From the position of being net sellers till last week they came a long way at the end of this holiday-shortened week. In the first week of June they were net sellers of domestic equities at 14,794 crore but narrowed the sale figures to Rs 3,064 crore at the end of the second week.
However, their position as a net seller still remains intact for the full year, so far. They have off-loaded equities worth Rs 11,194 in 2024.
A break-up of the FPI data since January shows that FPIs were net sellers in January, April and May as they pared down shares worth Rs 25,744 crore, Rs 8671 crore and Rs 25,586 crore, respectively. In February and March they were net purchasers of domestic equities at Rs 1,539 crore and Rs 35,098 crore, respectively.

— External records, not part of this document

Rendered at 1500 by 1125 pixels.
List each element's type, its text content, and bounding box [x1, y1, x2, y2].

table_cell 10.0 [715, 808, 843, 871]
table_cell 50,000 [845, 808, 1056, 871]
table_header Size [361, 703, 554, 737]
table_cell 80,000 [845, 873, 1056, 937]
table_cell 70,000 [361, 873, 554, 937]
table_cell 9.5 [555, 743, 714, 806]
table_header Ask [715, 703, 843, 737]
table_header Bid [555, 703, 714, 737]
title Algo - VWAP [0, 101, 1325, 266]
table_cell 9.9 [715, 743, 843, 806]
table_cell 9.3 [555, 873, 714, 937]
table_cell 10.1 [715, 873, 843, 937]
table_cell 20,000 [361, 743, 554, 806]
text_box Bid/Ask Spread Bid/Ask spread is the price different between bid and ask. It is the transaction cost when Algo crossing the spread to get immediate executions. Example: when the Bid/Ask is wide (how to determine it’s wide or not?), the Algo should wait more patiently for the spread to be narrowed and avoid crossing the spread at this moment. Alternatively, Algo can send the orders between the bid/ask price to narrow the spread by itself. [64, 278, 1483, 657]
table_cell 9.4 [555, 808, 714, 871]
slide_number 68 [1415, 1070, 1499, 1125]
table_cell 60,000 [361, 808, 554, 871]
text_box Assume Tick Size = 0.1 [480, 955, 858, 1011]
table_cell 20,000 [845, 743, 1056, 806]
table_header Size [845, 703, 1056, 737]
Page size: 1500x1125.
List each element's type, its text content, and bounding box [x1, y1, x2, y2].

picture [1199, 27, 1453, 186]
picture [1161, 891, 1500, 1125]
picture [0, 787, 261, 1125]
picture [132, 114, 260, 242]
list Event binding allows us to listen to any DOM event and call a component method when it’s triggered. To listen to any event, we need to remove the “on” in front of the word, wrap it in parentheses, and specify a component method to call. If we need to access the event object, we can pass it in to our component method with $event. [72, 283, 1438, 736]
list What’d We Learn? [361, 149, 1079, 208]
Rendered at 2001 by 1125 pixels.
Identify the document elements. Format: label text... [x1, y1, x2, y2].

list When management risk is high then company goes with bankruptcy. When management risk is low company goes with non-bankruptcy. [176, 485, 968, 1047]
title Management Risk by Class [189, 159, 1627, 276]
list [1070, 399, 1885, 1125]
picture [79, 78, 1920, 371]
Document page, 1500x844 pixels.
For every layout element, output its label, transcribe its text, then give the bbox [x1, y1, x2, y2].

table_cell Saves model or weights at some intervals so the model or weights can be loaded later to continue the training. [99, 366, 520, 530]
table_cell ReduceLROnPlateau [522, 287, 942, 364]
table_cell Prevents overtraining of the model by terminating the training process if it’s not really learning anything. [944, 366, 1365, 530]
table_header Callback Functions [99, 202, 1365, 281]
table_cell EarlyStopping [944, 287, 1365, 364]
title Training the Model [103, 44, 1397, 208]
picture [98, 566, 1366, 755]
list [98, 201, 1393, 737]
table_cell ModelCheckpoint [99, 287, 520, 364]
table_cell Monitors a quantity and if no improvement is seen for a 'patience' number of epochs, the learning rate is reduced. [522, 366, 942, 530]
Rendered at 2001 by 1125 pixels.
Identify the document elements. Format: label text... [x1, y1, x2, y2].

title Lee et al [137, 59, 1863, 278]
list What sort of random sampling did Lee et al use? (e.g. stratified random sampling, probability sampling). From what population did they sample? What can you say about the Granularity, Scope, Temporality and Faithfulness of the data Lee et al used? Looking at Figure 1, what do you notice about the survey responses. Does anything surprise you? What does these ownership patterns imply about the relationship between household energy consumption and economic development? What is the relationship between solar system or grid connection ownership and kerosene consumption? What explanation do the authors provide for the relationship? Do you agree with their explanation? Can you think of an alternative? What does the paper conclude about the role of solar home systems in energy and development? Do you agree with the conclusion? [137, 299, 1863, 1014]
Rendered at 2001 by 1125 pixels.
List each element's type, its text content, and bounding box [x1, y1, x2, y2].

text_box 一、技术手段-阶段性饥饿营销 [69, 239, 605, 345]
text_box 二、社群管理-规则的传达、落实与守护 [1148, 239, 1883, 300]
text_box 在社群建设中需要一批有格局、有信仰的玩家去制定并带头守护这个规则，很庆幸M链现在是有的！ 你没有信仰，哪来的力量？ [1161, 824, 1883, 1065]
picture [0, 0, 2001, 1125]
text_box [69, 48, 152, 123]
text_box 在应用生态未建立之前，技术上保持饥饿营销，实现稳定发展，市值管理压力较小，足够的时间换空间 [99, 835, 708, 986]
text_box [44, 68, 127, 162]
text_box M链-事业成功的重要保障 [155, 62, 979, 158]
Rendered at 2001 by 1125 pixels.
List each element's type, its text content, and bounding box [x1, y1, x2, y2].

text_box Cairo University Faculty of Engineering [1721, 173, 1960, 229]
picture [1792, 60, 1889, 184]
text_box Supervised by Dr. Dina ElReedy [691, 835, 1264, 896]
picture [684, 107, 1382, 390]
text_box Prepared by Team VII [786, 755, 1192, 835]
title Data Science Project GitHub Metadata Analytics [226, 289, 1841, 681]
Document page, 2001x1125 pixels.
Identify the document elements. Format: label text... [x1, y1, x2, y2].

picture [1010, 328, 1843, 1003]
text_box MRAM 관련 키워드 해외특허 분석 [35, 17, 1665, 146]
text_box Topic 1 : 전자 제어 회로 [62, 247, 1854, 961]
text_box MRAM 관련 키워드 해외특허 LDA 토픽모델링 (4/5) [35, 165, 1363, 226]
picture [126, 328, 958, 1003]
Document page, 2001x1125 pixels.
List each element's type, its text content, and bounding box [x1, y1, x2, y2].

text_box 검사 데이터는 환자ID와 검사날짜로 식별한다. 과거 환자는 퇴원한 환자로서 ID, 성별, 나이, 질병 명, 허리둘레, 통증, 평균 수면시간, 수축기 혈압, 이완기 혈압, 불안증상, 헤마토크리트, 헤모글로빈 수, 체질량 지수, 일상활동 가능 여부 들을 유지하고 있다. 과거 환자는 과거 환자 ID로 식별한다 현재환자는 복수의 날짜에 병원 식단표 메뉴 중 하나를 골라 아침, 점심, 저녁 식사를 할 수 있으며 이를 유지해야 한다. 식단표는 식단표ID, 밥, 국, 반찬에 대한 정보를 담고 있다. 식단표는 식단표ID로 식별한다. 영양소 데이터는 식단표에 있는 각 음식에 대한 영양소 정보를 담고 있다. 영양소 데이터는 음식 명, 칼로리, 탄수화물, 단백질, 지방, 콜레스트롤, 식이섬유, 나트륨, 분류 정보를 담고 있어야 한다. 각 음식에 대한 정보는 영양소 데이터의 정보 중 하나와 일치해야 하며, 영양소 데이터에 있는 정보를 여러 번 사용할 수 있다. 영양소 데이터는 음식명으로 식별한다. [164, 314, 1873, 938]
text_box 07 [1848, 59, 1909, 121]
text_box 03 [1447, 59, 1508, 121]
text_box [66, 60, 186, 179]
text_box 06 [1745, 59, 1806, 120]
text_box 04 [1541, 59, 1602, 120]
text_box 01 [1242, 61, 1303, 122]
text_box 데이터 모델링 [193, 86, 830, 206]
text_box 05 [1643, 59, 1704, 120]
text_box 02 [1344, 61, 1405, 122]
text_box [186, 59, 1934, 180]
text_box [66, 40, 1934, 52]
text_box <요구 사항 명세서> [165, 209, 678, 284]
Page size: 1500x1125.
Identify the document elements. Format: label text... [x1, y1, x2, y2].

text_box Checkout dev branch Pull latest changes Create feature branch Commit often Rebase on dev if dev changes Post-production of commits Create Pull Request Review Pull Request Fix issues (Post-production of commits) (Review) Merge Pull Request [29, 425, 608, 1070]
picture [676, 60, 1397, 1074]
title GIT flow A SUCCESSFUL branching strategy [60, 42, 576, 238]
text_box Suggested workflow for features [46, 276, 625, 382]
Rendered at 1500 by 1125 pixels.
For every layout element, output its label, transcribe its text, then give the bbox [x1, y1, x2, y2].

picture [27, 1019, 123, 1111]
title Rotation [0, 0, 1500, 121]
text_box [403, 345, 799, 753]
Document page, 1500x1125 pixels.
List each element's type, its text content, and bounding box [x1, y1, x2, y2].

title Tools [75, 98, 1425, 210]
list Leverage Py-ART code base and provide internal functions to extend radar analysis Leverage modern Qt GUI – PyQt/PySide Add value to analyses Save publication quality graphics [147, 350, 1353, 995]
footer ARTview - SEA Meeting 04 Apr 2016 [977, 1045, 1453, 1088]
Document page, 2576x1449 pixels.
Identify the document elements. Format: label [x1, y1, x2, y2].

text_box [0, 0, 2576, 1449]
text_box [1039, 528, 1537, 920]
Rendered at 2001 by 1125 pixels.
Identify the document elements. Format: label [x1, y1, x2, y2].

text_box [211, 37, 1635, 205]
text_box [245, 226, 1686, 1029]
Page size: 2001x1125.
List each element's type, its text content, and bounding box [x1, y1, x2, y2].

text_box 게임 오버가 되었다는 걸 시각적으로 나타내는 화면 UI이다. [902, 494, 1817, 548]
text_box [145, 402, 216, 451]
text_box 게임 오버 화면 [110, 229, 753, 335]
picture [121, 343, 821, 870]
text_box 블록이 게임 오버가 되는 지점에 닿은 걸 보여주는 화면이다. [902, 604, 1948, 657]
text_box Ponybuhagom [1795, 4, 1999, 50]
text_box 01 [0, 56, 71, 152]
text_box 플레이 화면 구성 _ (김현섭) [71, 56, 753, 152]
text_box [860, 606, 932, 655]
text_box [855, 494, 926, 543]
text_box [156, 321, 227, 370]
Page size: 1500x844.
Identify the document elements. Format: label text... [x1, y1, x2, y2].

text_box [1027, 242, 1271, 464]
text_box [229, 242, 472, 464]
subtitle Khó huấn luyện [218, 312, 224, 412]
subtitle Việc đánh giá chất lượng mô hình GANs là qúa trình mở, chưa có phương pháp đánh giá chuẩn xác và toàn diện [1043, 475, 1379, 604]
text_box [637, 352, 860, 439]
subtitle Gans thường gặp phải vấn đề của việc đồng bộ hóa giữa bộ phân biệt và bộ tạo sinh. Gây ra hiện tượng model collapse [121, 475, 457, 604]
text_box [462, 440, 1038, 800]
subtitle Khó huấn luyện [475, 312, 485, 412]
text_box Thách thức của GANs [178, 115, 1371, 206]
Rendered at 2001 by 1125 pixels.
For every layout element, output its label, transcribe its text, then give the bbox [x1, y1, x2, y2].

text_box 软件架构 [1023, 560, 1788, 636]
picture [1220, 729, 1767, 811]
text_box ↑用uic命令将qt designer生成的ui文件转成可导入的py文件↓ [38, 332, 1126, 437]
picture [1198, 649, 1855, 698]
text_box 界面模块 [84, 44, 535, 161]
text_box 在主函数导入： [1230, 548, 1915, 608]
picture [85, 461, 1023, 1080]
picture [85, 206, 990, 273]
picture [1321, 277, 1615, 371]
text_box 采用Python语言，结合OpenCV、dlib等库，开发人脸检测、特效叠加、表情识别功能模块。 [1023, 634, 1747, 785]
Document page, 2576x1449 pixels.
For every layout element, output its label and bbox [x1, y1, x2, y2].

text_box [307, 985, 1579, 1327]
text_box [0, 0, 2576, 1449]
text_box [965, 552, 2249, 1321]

On Friday, the Indian headline indices ended in the red, breaking their six-session gaining streak dragged by sell-off by the foreign institutional investors (FIIs). They were net sellers at Rs 1,790.19. As for the domestic institutional investors (DIIs), they ended-up buying shares amounting to Rs 1,237.21 crore. Commenting on this year’s FPI trends, expert V K Vijayakumar, who is Chief Investment Strategist at Geojit Financial Services had said that FPIs are regarding Indian valuations to be very high and therefore capital has been shifting to cheaper markets. “The FPI pessimism regarding Chinese stocks appears to be over and there is a trend of investing in Chinese stocks listed in the Hong Kong Exchange since the valuations of Chinese stocks have turned very attractive,” he opined.”After the huge volatility witnessed in the market in response to the election results ( both exit polls and actual results) the market is slowly stabilising. An important point to consider is the high valuations of Indian stocks, particularly in the broader market. High valuations will attract further selling by FPIs, going forward,” he added. After a June 4 shocker on the back of unexpected election results which did not give a full majority to the Bharatiya Janata Party (BJP), the markets have rebounded smartly.
Indian benchmark index Nifty has surged 1,617 points or 7.4% since June 4, 2024, the day election results were announced. Nifty ended 6% lower at 21,884.50. On June 21, Friday, it closed at 23,501.10. In the meanwhile, it made a fresh lifetime high of 23,664, which was a 1,779 points or 8.1% rally.
Commenting on how trends have changed since the election results, Sunil Damania, Chief Investment Officer at MojoPMS said, “Foreign Portfolio Investors (FPIs) have altered their position in the equity market following the election results, injecting Rs 23,786 crore since June 10. There are three primary reasons for this positive inflow. First, the continuity of the government assures ongoing reforms. Second, the Chinese economy is decelerating, as evidenced by a 12% decline in copper prices over the past month and third that certain block deals in the market have been eagerly taken up by FPIs”.
However, these FPI inflows are concentrated in a select few stocks rather than being widespread across the market or sectors, he added as he sees FPI inflows remaining constrained due to the high valuations currently being commanded by the Indian equity market.